Türkiye Büyük Millet Meclisi I. Dönemde Bolu milletvekili (23 Nisan 1920 – 11 Ağustos 1923), II. ve III. Dönemlerde (1923-1927 ve 1927-1931) TBMM’de Zonguldak milletvekili olarak görev aldı. Kömür havzasındaki işçilere yönelik çalışmalar yaparak TBMM’deki girişimleriyle 30 Mart 1923”de 25 yataklı Amele Hastanesinin kurulmasına ve Havza-i Fehmiye Kanununun çıkmasına öncülük etti.
Tunalı Hilmi, 26 Temmuz 1928 tarihinde İstanbul’da tüberküloz hastalığına yakalanıp 57 yaşında ölmüştür. Maçka Mezarlığı’nda toprağa verildi, mezarı daha sonra Ankara’ya Cebeci Asri Mezarlığı’na taşındı.

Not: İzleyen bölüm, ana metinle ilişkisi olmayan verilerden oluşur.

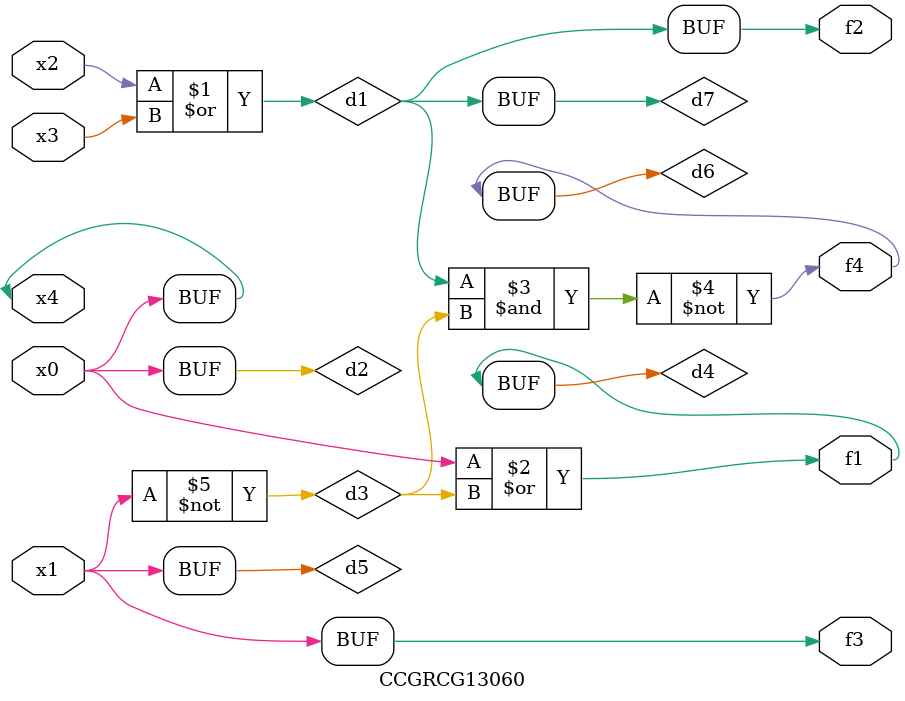
<source format=v>
module CCGRCG13060(
	input x0, x1, x2, x3, x4,
	output f1, f2, f3, f4
);

	wire d1, d2, d3, d4, d5, d6, d7;

	or (d1, x2, x3);
	buf (d2, x0, x4);
	not (d3, x1);
	or (d4, d2, d3);
	not (d5, d3);
	nand (d6, d1, d3);
	or (d7, d1);
	assign f1 = d4;
	assign f2 = d7;
	assign f3 = d5;
	assign f4 = d6;
endmodule

</source>
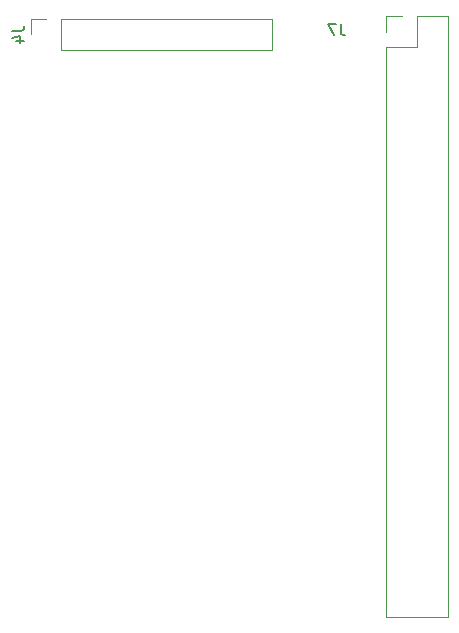
<source format=gbr>
%TF.GenerationSoftware,KiCad,Pcbnew,(6.0.5)*%
%TF.CreationDate,2022-08-03T21:49:30+02:00*%
%TF.ProjectId,VMN,564d4e2e-6b69-4636-9164-5f7063625858,rev?*%
%TF.SameCoordinates,Original*%
%TF.FileFunction,Legend,Bot*%
%TF.FilePolarity,Positive*%
%FSLAX46Y46*%
G04 Gerber Fmt 4.6, Leading zero omitted, Abs format (unit mm)*
G04 Created by KiCad (PCBNEW (6.0.5)) date 2022-08-03 21:49:30*
%MOMM*%
%LPD*%
G01*
G04 APERTURE LIST*
%ADD10C,0.150000*%
%ADD11C,0.120000*%
G04 APERTURE END LIST*
D10*
%TO.C,J7*%
X138333333Y-70452380D02*
X138333333Y-71166666D01*
X138380952Y-71309523D01*
X138476190Y-71404761D01*
X138619047Y-71452380D01*
X138714285Y-71452380D01*
X137952380Y-70452380D02*
X137285714Y-70452380D01*
X137714285Y-71452380D01*
%TO.C,J4*%
X110522380Y-71036666D02*
X111236666Y-71036666D01*
X111379523Y-70989047D01*
X111474761Y-70893809D01*
X111522380Y-70750952D01*
X111522380Y-70655714D01*
X110855714Y-71941428D02*
X111522380Y-71941428D01*
X110474761Y-71703333D02*
X111189047Y-71465238D01*
X111189047Y-72084285D01*
D11*
%TO.C,J7*%
X147380000Y-69790000D02*
X144780000Y-69790000D01*
X144780000Y-72390000D02*
X142180000Y-72390000D01*
X142180000Y-72390000D02*
X142180000Y-120710000D01*
X142180000Y-69790000D02*
X142180000Y-71120000D01*
X143510000Y-69790000D02*
X142180000Y-69790000D01*
X144780000Y-69790000D02*
X144780000Y-72390000D01*
X147380000Y-69790000D02*
X147380000Y-120710000D01*
X147380000Y-120710000D02*
X142180000Y-120710000D01*
%TO.C,J4*%
X113400000Y-70040000D02*
X112070000Y-70040000D01*
X112070000Y-70040000D02*
X112070000Y-71370000D01*
X114670000Y-72700000D02*
X132510000Y-72700000D01*
X114670000Y-70040000D02*
X132510000Y-70040000D01*
X132510000Y-70040000D02*
X132510000Y-72700000D01*
X114670000Y-70040000D02*
X114670000Y-72700000D01*
%TD*%
M02*

</source>
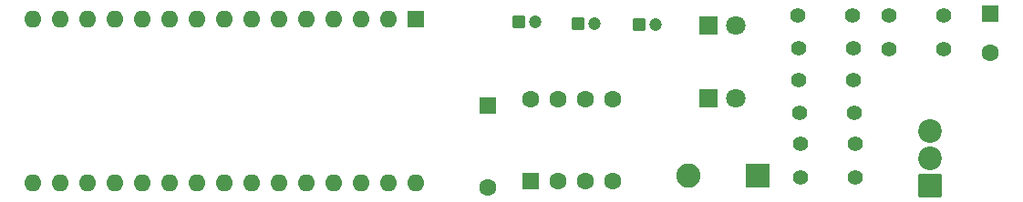
<source format=gbr>
%TF.GenerationSoftware,KiCad,Pcbnew,9.0.7*%
%TF.CreationDate,2026-01-18T12:08:03+01:00*%
%TF.ProjectId,Generator,47656e65-7261-4746-9f72-2e6b69636164,rev?*%
%TF.SameCoordinates,Original*%
%TF.FileFunction,Soldermask,Bot*%
%TF.FilePolarity,Negative*%
%FSLAX46Y46*%
G04 Gerber Fmt 4.6, Leading zero omitted, Abs format (unit mm)*
G04 Created by KiCad (PCBNEW 9.0.7) date 2026-01-18 12:08:03*
%MOMM*%
%LPD*%
G01*
G04 APERTURE LIST*
G04 Aperture macros list*
%AMRoundRect*
0 Rectangle with rounded corners*
0 $1 Rounding radius*
0 $2 $3 $4 $5 $6 $7 $8 $9 X,Y pos of 4 corners*
0 Add a 4 corners polygon primitive as box body*
4,1,4,$2,$3,$4,$5,$6,$7,$8,$9,$2,$3,0*
0 Add four circle primitives for the rounded corners*
1,1,$1+$1,$2,$3*
1,1,$1+$1,$4,$5*
1,1,$1+$1,$6,$7*
1,1,$1+$1,$8,$9*
0 Add four rect primitives between the rounded corners*
20,1,$1+$1,$2,$3,$4,$5,0*
20,1,$1+$1,$4,$5,$6,$7,0*
20,1,$1+$1,$6,$7,$8,$9,0*
20,1,$1+$1,$8,$9,$2,$3,0*%
G04 Aperture macros list end*
%ADD10RoundRect,0.250000X-0.550000X0.550000X-0.550000X-0.550000X0.550000X-0.550000X0.550000X0.550000X0*%
%ADD11C,1.600000*%
%ADD12R,1.600000X1.600000*%
%ADD13O,1.600000X1.600000*%
%ADD14C,1.400000*%
%ADD15R,1.800000X1.800000*%
%ADD16C,1.800000*%
%ADD17RoundRect,0.250000X-0.350000X-0.350000X0.350000X-0.350000X0.350000X0.350000X-0.350000X0.350000X0*%
%ADD18C,1.200000*%
%ADD19RoundRect,0.250000X0.550000X-0.550000X0.550000X0.550000X-0.550000X0.550000X-0.550000X-0.550000X0*%
%ADD20R,2.250000X2.250000*%
%ADD21C,2.250000*%
%ADD22RoundRect,0.102000X0.997500X-0.997500X0.997500X0.997500X-0.997500X0.997500X-0.997500X-0.997500X0*%
%ADD23C,2.199000*%
G04 APERTURE END LIST*
D10*
%TO.C,J1*%
X147000000Y-138400000D03*
D11*
X147000000Y-142000000D03*
%TD*%
D12*
%TO.C,A1*%
X93680000Y-138900000D03*
D13*
X91140000Y-138900000D03*
X88600000Y-138900000D03*
X86060000Y-138900000D03*
X83520000Y-138900000D03*
X80980000Y-138900000D03*
X78440000Y-138900000D03*
X75900000Y-138900000D03*
X73360000Y-138900000D03*
X70820000Y-138900000D03*
X68280000Y-138900000D03*
X65740000Y-138900000D03*
X63200000Y-138900000D03*
X60660000Y-138900000D03*
X58120000Y-138900000D03*
X58120000Y-154140000D03*
X60660000Y-154140000D03*
X63200000Y-154140000D03*
X65740000Y-154140000D03*
X68280000Y-154140000D03*
X70820000Y-154140000D03*
X73360000Y-154140000D03*
X75900000Y-154140000D03*
X78440000Y-154140000D03*
X80980000Y-154140000D03*
X83520000Y-154140000D03*
X86060000Y-154140000D03*
X88600000Y-154140000D03*
X91140000Y-154140000D03*
X93680000Y-154140000D03*
%TD*%
D14*
%TO.C,R2*%
X134300000Y-141600000D03*
X129220000Y-141600000D03*
%TD*%
D15*
%TO.C,D2*%
X120810000Y-146250000D03*
D16*
X123350000Y-146250000D03*
%TD*%
D14*
%TO.C,R5*%
X129320000Y-147600000D03*
X134400000Y-147600000D03*
%TD*%
%TO.C,R8*%
X134490000Y-153650000D03*
X129410000Y-153650000D03*
%TD*%
%TO.C,R3*%
X142700000Y-141700000D03*
X137620000Y-141700000D03*
%TD*%
D17*
%TO.C,C1*%
X114450000Y-139450000D03*
D18*
X115950000Y-139450000D03*
%TD*%
D14*
%TO.C,R6*%
X134450000Y-150550000D03*
X129370000Y-150550000D03*
%TD*%
%TO.C,R7*%
X142700000Y-138550000D03*
X137620000Y-138550000D03*
%TD*%
D15*
%TO.C,D1*%
X120810000Y-139500000D03*
D16*
X123350000Y-139500000D03*
%TD*%
D19*
%TO.C,U1*%
X104330000Y-154000000D03*
D11*
X106870000Y-154000000D03*
X109410000Y-154000000D03*
X111950000Y-154000000D03*
X111950000Y-146380000D03*
X109410000Y-146380000D03*
X106870000Y-146380000D03*
X104330000Y-146380000D03*
%TD*%
D17*
%TO.C,C3*%
X103250000Y-139200000D03*
D18*
X104750000Y-139200000D03*
%TD*%
D14*
%TO.C,R4*%
X129220000Y-144600000D03*
X134300000Y-144600000D03*
%TD*%
D20*
%TO.C,SW1*%
X125450000Y-153500000D03*
D21*
X118950000Y-153500000D03*
%TD*%
D22*
%TO.C,Q1*%
X141450000Y-154380000D03*
D23*
X141450000Y-151840000D03*
X141450000Y-149300000D03*
%TD*%
D14*
%TO.C,R1*%
X134240000Y-138550000D03*
X129160000Y-138550000D03*
%TD*%
D17*
%TO.C,C2*%
X108750000Y-139300000D03*
D18*
X110250000Y-139300000D03*
%TD*%
D10*
%TO.C,D3*%
X100350000Y-146930000D03*
D11*
X100350000Y-154550000D03*
%TD*%
M02*

</source>
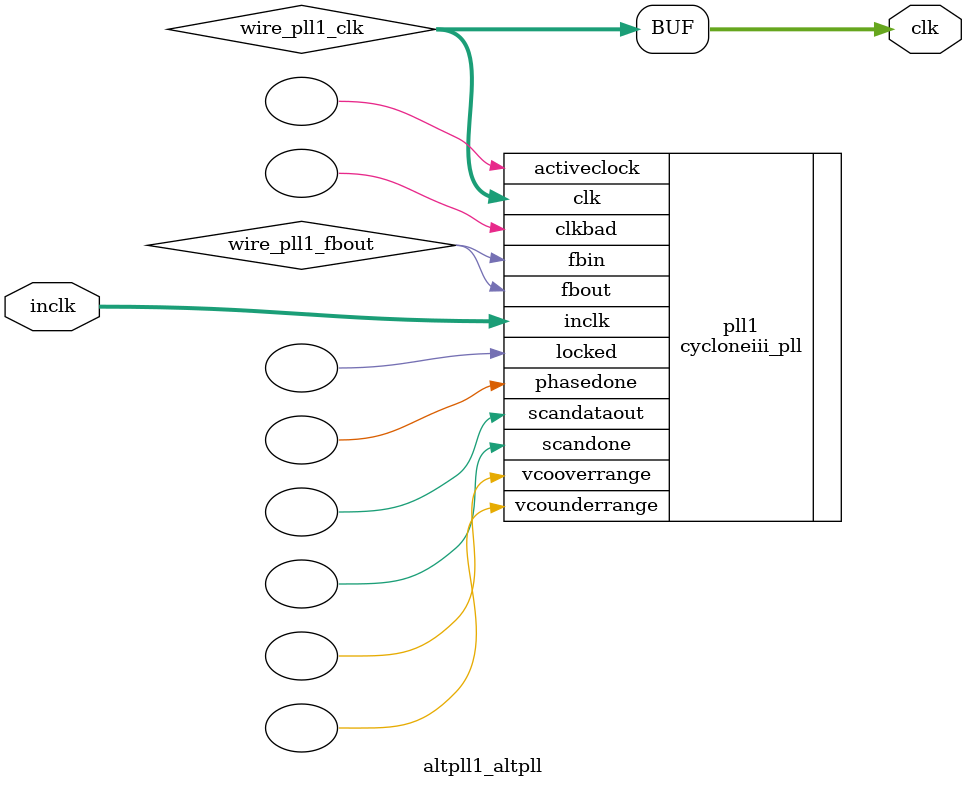
<source format=v>






//synthesis_resources = cycloneiii_pll 1 
//synopsys translate_off
`timescale 1 ps / 1 ps
//synopsys translate_on
module  altpll1_altpll
	( 
	clk,
	inclk) /* synthesis synthesis_clearbox=1 */;
	output   [4:0]  clk;
	input   [1:0]  inclk;
`ifndef ALTERA_RESERVED_QIS
// synopsys translate_off
`endif
	tri0   [1:0]  inclk;
`ifndef ALTERA_RESERVED_QIS
// synopsys translate_on
`endif

	wire  [4:0]   wire_pll1_clk;
	wire  wire_pll1_fbout;

	cycloneiii_pll   pll1
	( 
	.activeclock(),
	.clk(wire_pll1_clk),
	.clkbad(),
	.fbin(wire_pll1_fbout),
	.fbout(wire_pll1_fbout),
	.inclk(inclk),
	.locked(),
	.phasedone(),
	.scandataout(),
	.scandone(),
	.vcooverrange(),
	.vcounderrange()
	`ifndef FORMAL_VERIFICATION
	// synopsys translate_off
	`endif
	,
	.areset(1'b0),
	.clkswitch(1'b0),
	.configupdate(1'b0),
	.pfdena(1'b1),
	.phasecounterselect({3{1'b0}}),
	.phasestep(1'b0),
	.phaseupdown(1'b0),
	.scanclk(1'b0),
	.scanclkena(1'b1),
	.scandata(1'b0)
	`ifndef FORMAL_VERIFICATION
	// synopsys translate_on
	`endif
	);
	defparam
		pll1.bandwidth_type = "auto",
		pll1.clk0_divide_by = 1,
		pll1.clk0_duty_cycle = 50,
		pll1.clk0_multiply_by = 13,
		pll1.clk0_phase_shift = "0",
		pll1.compensate_clock = "clk0",
		pll1.inclk0_input_frequency = 10000,
		pll1.operation_mode = "normal",
		pll1.pll_type = "auto",
		pll1.lpm_type = "cycloneiii_pll";
	assign
		clk = {wire_pll1_clk[4:0]};
endmodule //altpll1_altpll
//VALID FILE

</source>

İsmi, Ankara’nın Kavaklıdere semtindeki önemli bir caddeye verildi.
Eserleri :
1904 – Un projet d’organisation de la souverainete du peuple en Turqie (Türkiye’de halk hakimliği (düzen) Bir şart-Bir dilek) adıyla yayımladığı ayrıntılı anayasaya tasarısı. (Bu çalışması Fransızcasından çevrilerek Tarih ve Toplum dergisinde “Tunalı Hilmi’nin Halk Hakimiyeti Risalesi ve Anayasa Tasarısı” adı altında yayımlandı.(Mart 1984, sayı 3) )
Evvel ve Ahir
Makedonya Mazisi
Hâl
1898 – Makedonya: Mazisi – Hali – İstikbâli
1898 – İstikbal
1899 – Peşte’de Reşid Efendi
1900 – Rezalet Portekiz’de
1900 – Rezalet yine İspanya’da
1901 – Kongre, Cevapları-Cevabımız
1901 – Kongre Nedir, Nasıl Olmalıdır?
1902 – Bir Dilek
1903 – Avrupa’da Tahsil
1906 – Osmanlı’da Ahali Hekimliği
1923 – Memiş Çavuş Büyük Millet Meclisinde.